宿白卿在他倒下的瞬间,强忍着那股因近距离接触而汹涌袭来的、令人作呕的眩晕感和灵魂刺痛,咬紧牙关,伸手接住了他软倒的身体。
好重!明明之前很轻的。
而且……那种活人身体的温热感、衣料下肌肉的触感、以及呼吸时带出的气息……无一不在挑战着宿白卿的忍耐极限。他的脸色瞬间变得惨白,额角青筋暴起,胃里翻江倒海,几乎要当场吐出来。
他死死咬着下唇,几乎用尽了全身的意志力,才没有立刻将人推开。他半抱半拖地将昏迷过去的闻宥从满地狼藉中弄出来,踉跄着走向那张巨大的龙床。
每走一步,都像是踩在刀尖上。
与人类身体紧密接触的感觉,如同无数细小的虫蚁在他皮肤上爬行,让他头皮发麻,灵魂都在颤栗。
终于,将闻宥安置在了龙床上。
宿白卿几乎是立刻松手,猛地后退了好几步,扶住旁边的柱子,弯下腰,剧烈地喘息着,额头上全是冰冷的汗水。他感觉自己的手脚都在发软,那种强烈的排斥感久久不散。
不行,还没完。
他强迫自己直起身,目光扫向那个依旧散发着浓郁甜香的鎏金香炉。他快步走过去,毫不犹豫地抬起脚,直接将香炉踹翻!
“哐当!”香炉滚落在地,里面尚未燃尽的香饼和香灰撒了一地,那股甜腻的味道似乎更加浓郁地爆发开来,但至少源头被切断了。
他忍着不适,快步走到窗边,将紧闭的窗户一扇扇用力推开。清冷的秋风瞬间涌入殿内,开始驱散那令人不适的甜香,也吹动了殿内轻薄的帷幔。

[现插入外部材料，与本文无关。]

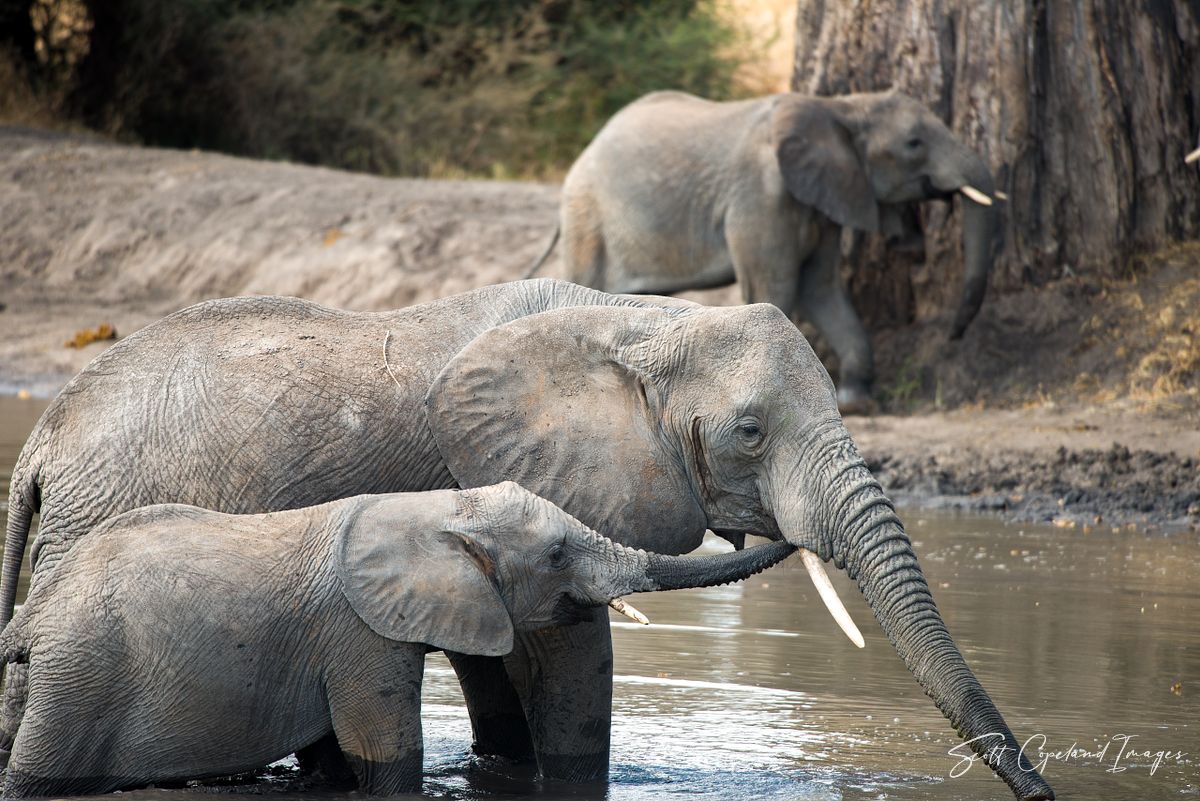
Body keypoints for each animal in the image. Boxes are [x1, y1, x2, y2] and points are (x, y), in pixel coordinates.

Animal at [0, 482, 793, 797]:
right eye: (557, 554)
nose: (774, 527)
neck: (435, 510)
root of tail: (33, 617)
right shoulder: (360, 633)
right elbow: (383, 752)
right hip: (82, 675)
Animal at [528, 89, 1001, 410]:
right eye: (914, 144)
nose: (953, 336)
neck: (838, 108)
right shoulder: (760, 196)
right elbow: (776, 288)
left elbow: (821, 288)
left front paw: (855, 401)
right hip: (589, 218)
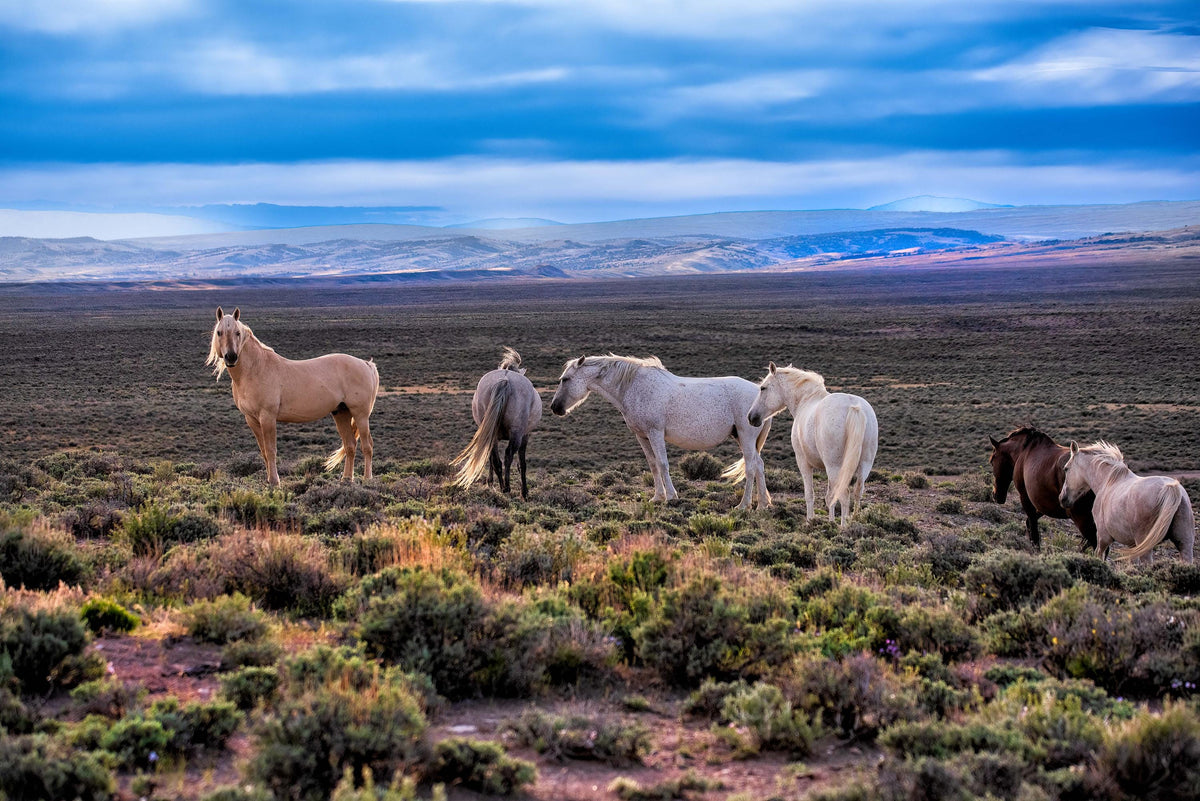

做完这一切,宿白卿才将目光投向那个紫檀木案几上的白玉骨灰盒。
他走过去,站在骨灰盒前,心情复杂。他伸出手,指尖在冰凉的玉质盒盖上停留了片刻,低声喃喃道:“抱歉……打扰了。但此地不宜久留,我带你回家。”
他深吸一口气,打开了骨灰盒的盖子。
预想中的灰白色骨灰并未出现。
盒内铺着柔软的明黄色绸缎,而在绸缎之上,安静地躺着的,并非骨灰,而是一串……白梅手串。
在他“死”后,这手串想必是被闻宥取下,然后……竟然被他当做了替代品,珍而重之地收藏在了这所谓的“骨灰盒”中。
宿白卿看着那串手串,一时间怔住了。
所以……根本就没有什么骨灰?闻宥只是用这串手串,制造了一个谢晏“一直陪伴”在他身边的假象?这是一种自我欺骗,还是另一种形式的、更加扭曲的占有?
他下意识地就想将这串属于自己的手串拿走。
这本来就是他的东西。
然而,就在他的指尖即将触碰到玉珠时,殿外传来了急促的脚步声和江福生刻意提高的通报声:“国师大人,太医到了!”
宿白卿动作一顿,迅速合上了骨灰盒的盖子。
既然不是真正的骨灰,那暂时放在这里也无妨。
若是此时拿走,等闻宥醒来发现不见了,恐怕会引发更大的风波。当务之急,是先处理闻宥的身体状况。